Тем не менее, никто из вышеперечисленных фигур. кроме Блока и Пушкина(что даже не обсуждается) не являлся и не является героем литературного мейнстрима своего времени. Почему им в свое время стал Блок? Ответ понятен - за "Двенадцать", "Скифов", "Незнакомку",  недописанное "Возмездие", цикл "На поле Куликовом" и некоторые другие произведения, представлявшие более историческое, нежели поэтическое значение, за исключением, "наивно-романтической", но загадочной и манящей "Незнакомки".

Возвращаясь к проблеме преждевременной смерти молодого поэта в современных условиях, признаем, что умирать молодым сейчас - попросту бессмысленное дело, поскольку даже героический пафос рок-музыки 80-х- середины 90-х гг. претерпел циничную потребительскую деконструкцию, трансформировавшись в рок-индустрию. Если же миф более не способен на самосакрализацию, то он неизбежно профанируется и разрушается.
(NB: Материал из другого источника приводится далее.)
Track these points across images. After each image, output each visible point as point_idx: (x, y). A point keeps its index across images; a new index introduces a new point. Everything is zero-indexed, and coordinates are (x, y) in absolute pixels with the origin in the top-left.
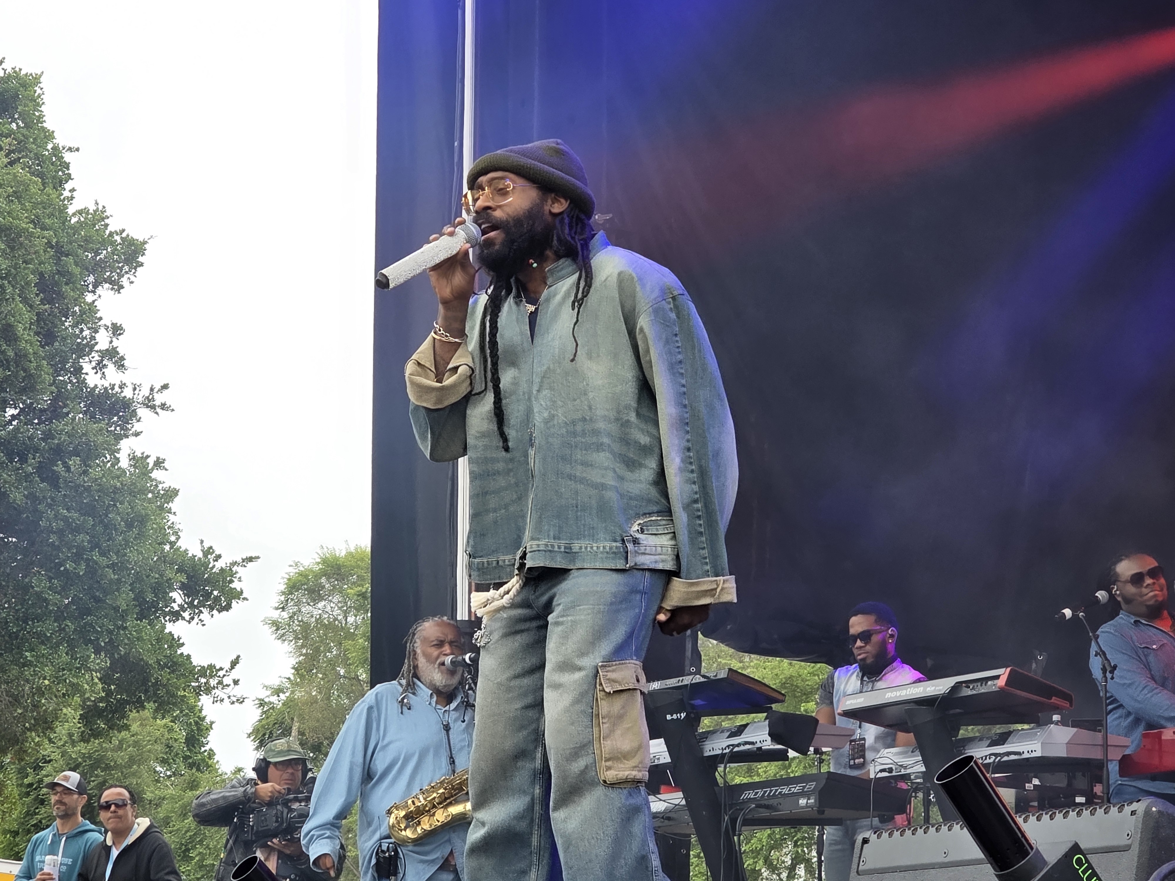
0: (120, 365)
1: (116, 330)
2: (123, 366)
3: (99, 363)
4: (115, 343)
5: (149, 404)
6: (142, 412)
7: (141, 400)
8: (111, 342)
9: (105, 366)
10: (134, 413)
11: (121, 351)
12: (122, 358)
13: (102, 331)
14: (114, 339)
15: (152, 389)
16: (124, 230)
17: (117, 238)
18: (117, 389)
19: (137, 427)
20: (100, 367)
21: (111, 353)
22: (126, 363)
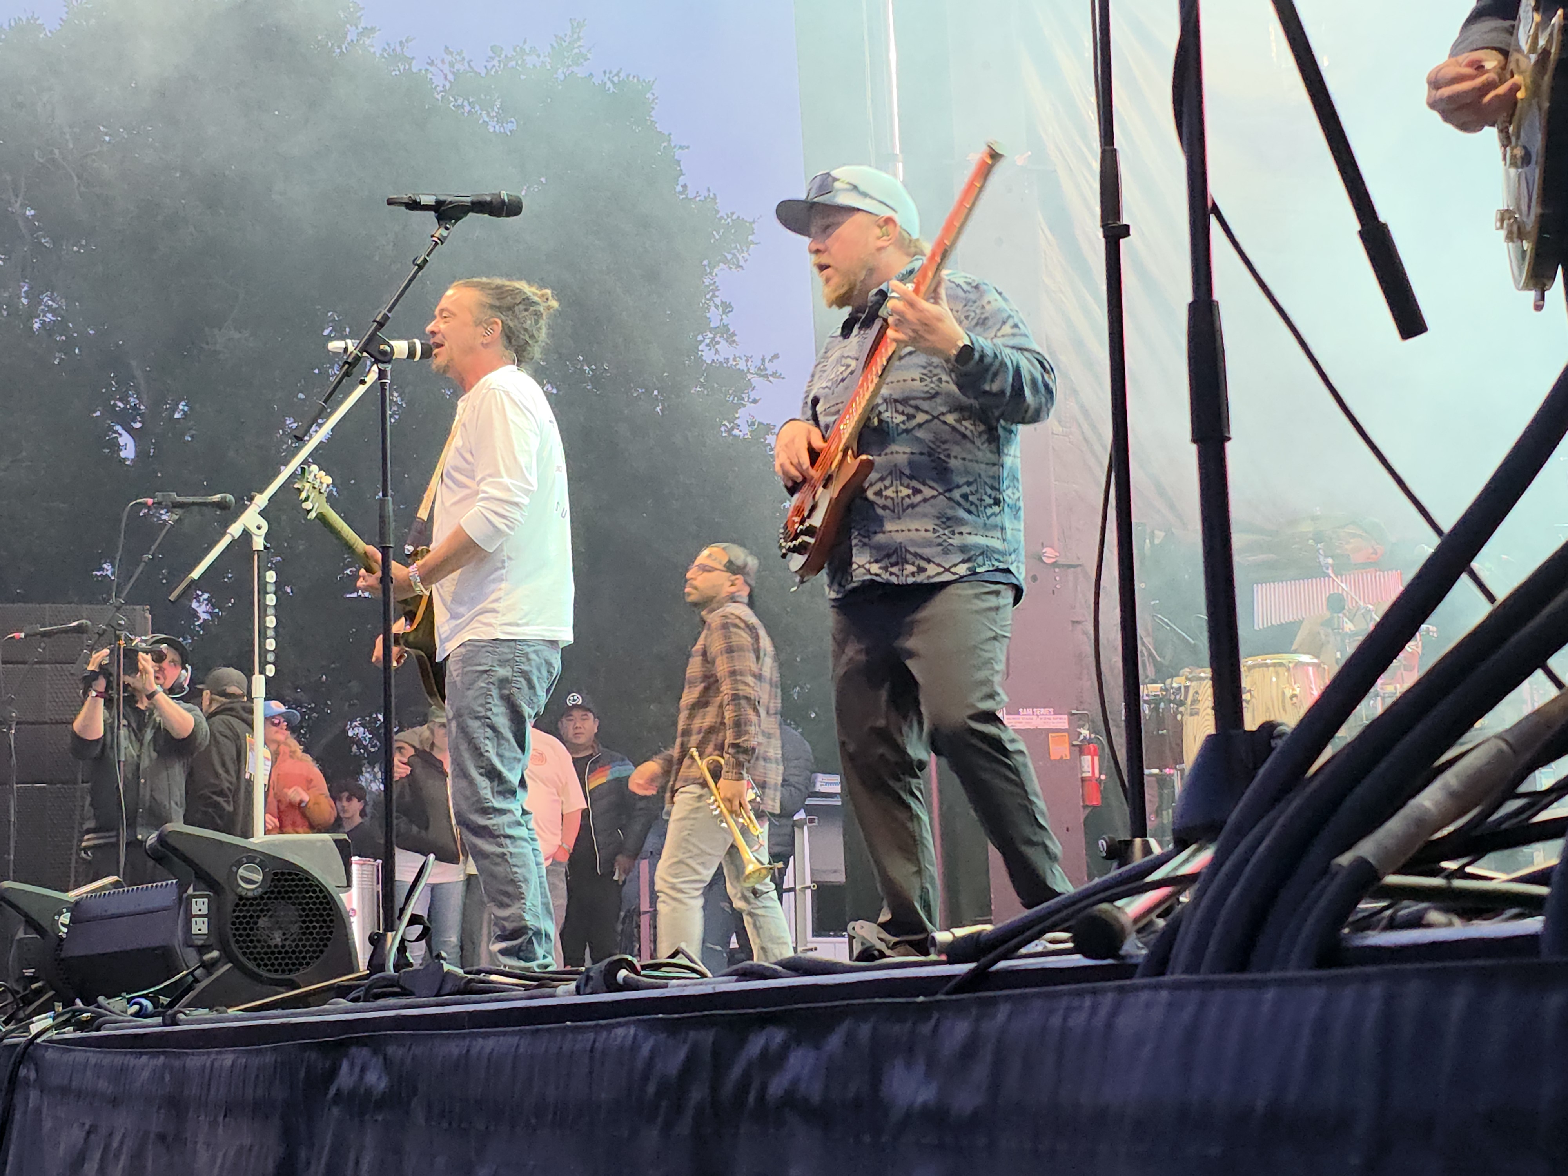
0: (731, 339)
1: (726, 307)
2: (734, 341)
3: (713, 339)
4: (726, 320)
5: (762, 372)
6: (756, 380)
7: (754, 370)
8: (722, 319)
9: (718, 343)
10: (749, 383)
11: (732, 328)
12: (733, 334)
13: (715, 307)
14: (724, 316)
15: (763, 360)
16: (734, 213)
18: (731, 362)
19: (753, 395)
20: (713, 343)
21: (723, 330)
22: (737, 338)
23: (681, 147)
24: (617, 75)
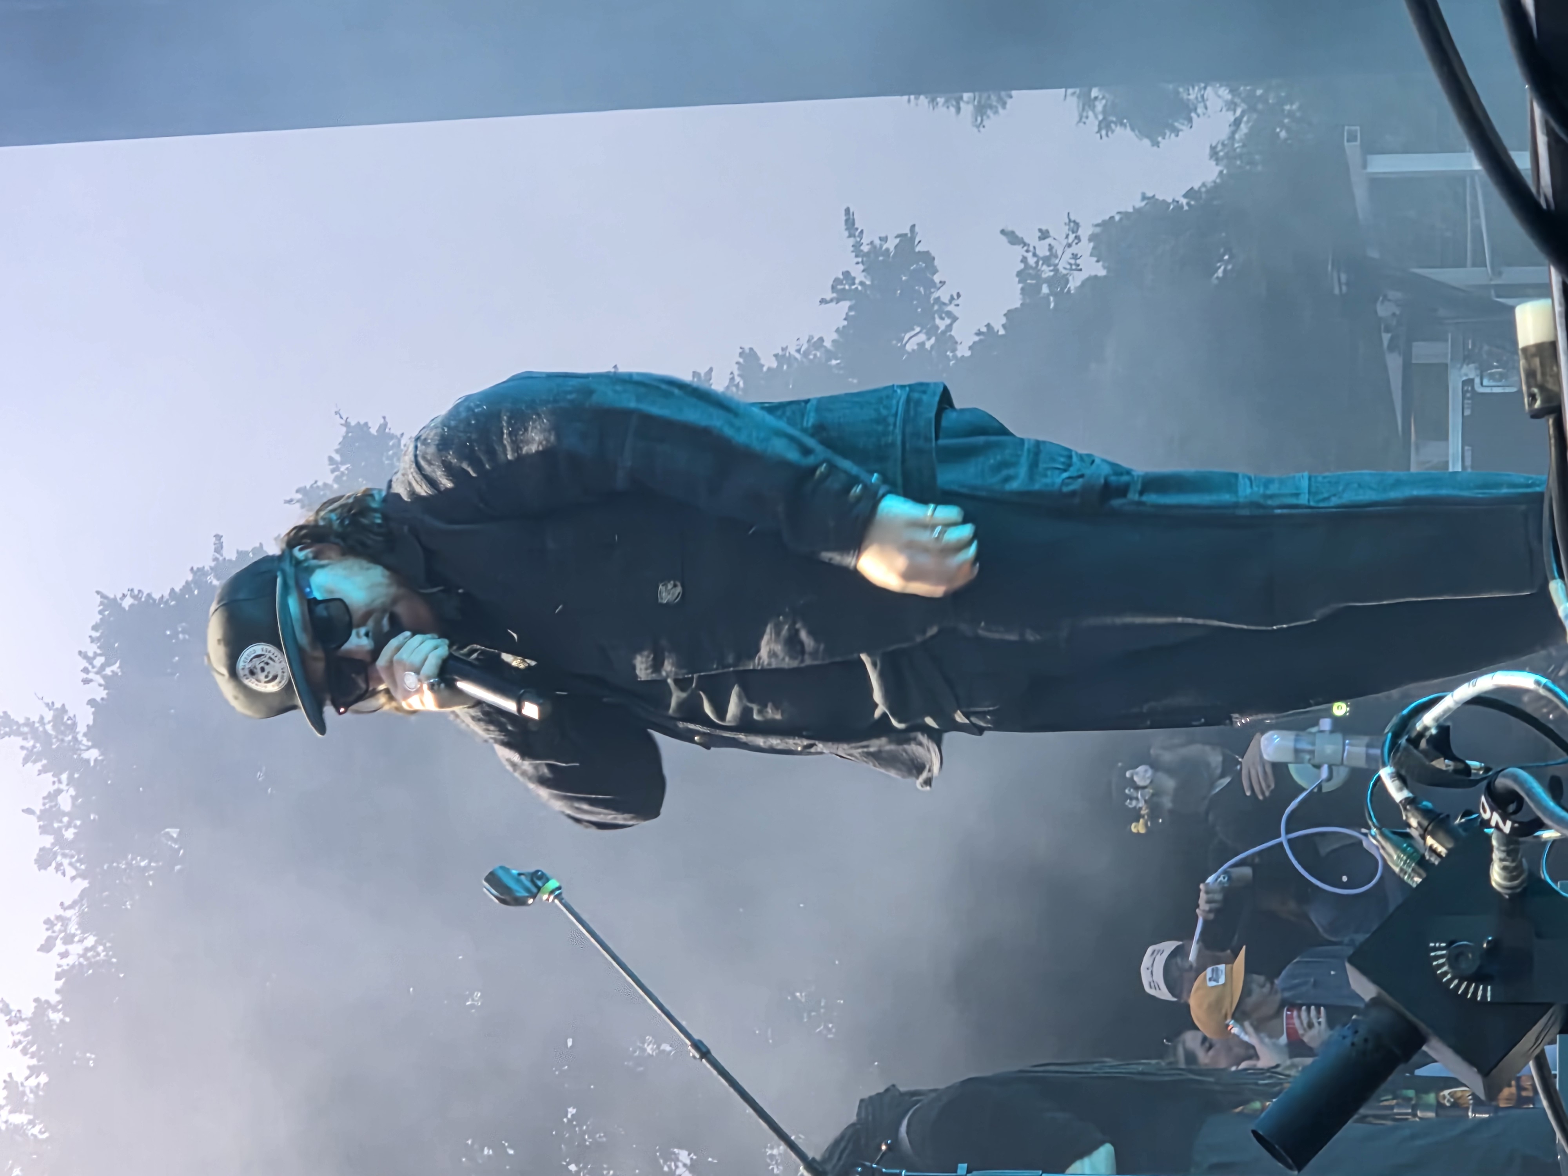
17: (343, 468)
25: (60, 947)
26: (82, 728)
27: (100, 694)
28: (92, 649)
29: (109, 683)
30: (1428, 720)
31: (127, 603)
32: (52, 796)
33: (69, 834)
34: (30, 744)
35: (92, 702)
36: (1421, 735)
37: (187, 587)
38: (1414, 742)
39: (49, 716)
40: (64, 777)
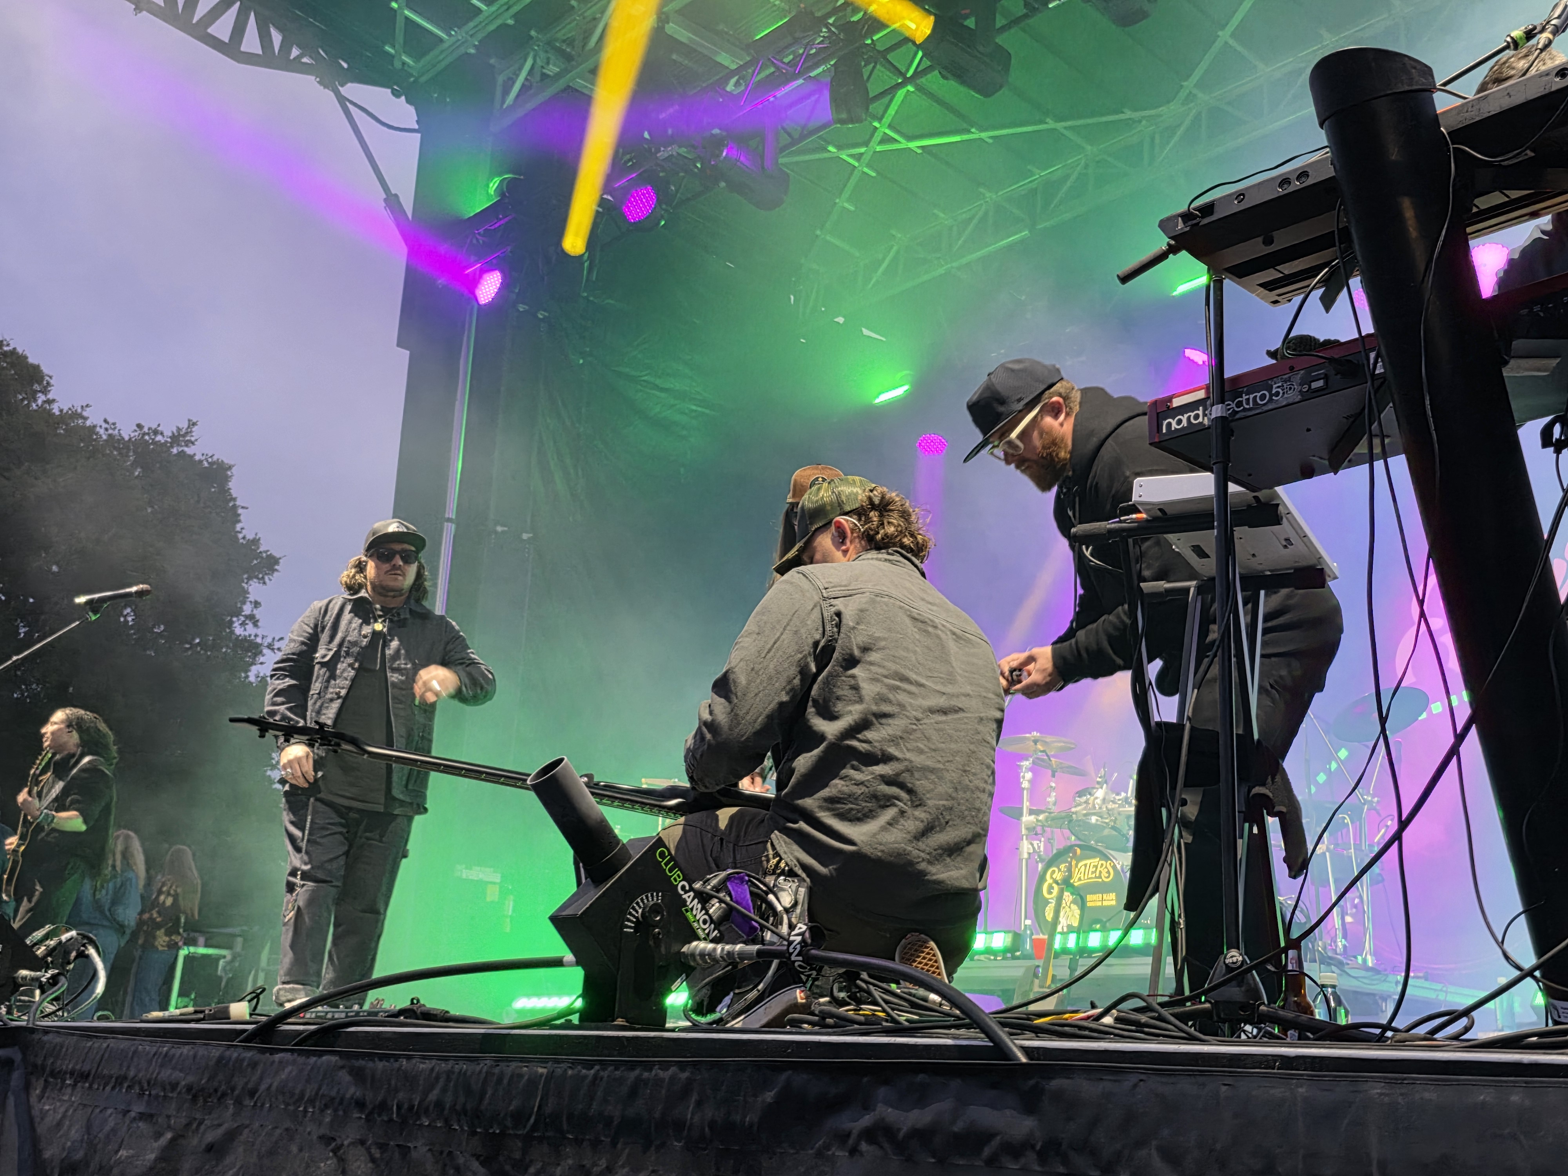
0: (256, 624)
1: (257, 604)
3: (244, 621)
4: (255, 612)
5: (270, 646)
6: (266, 651)
7: (266, 644)
8: (252, 611)
9: (247, 624)
10: (261, 652)
11: (257, 617)
12: (258, 621)
13: (248, 603)
15: (274, 639)
16: (268, 551)
17: (264, 555)
18: (253, 637)
19: (262, 659)
20: (243, 624)
21: (251, 617)
22: (259, 624)
23: (243, 507)
24: (211, 457)
25: (105, 425)
26: (186, 449)
27: (197, 458)
28: (215, 458)
29: (201, 461)
30: (92, 951)
31: (229, 473)
32: (162, 434)
33: (147, 437)
34: (184, 431)
35: (195, 454)
36: (86, 948)
37: (230, 495)
38: (84, 945)
39: (193, 439)
40: (169, 440)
Так, посредством усиленных "хлопот" об организации литературной жизни с многочисленными пьянками, наградами и "поощрительными списками" в конце 90-х - середине "нулевых" из русской литературы постепенно "выветривались" последние true романтические представления об искусстве. Сентиментальные излияния молоденьких (и не очень) поэтиков и поэтессок - не в счёт.

Что же остается талантливым авторам "непопулярных литературных дискурсов", которые не хотят вписываться в современный российский литературный мейнстрим по идеологическим соображениям? Первое, что приходит на ум - переводиться на европейские языки, общаться с европейскими коллегами. Второе - искать единомышленников. Третье - делать что-то совместное. Глядишь, а через два - три года что-нибудь, да изменится.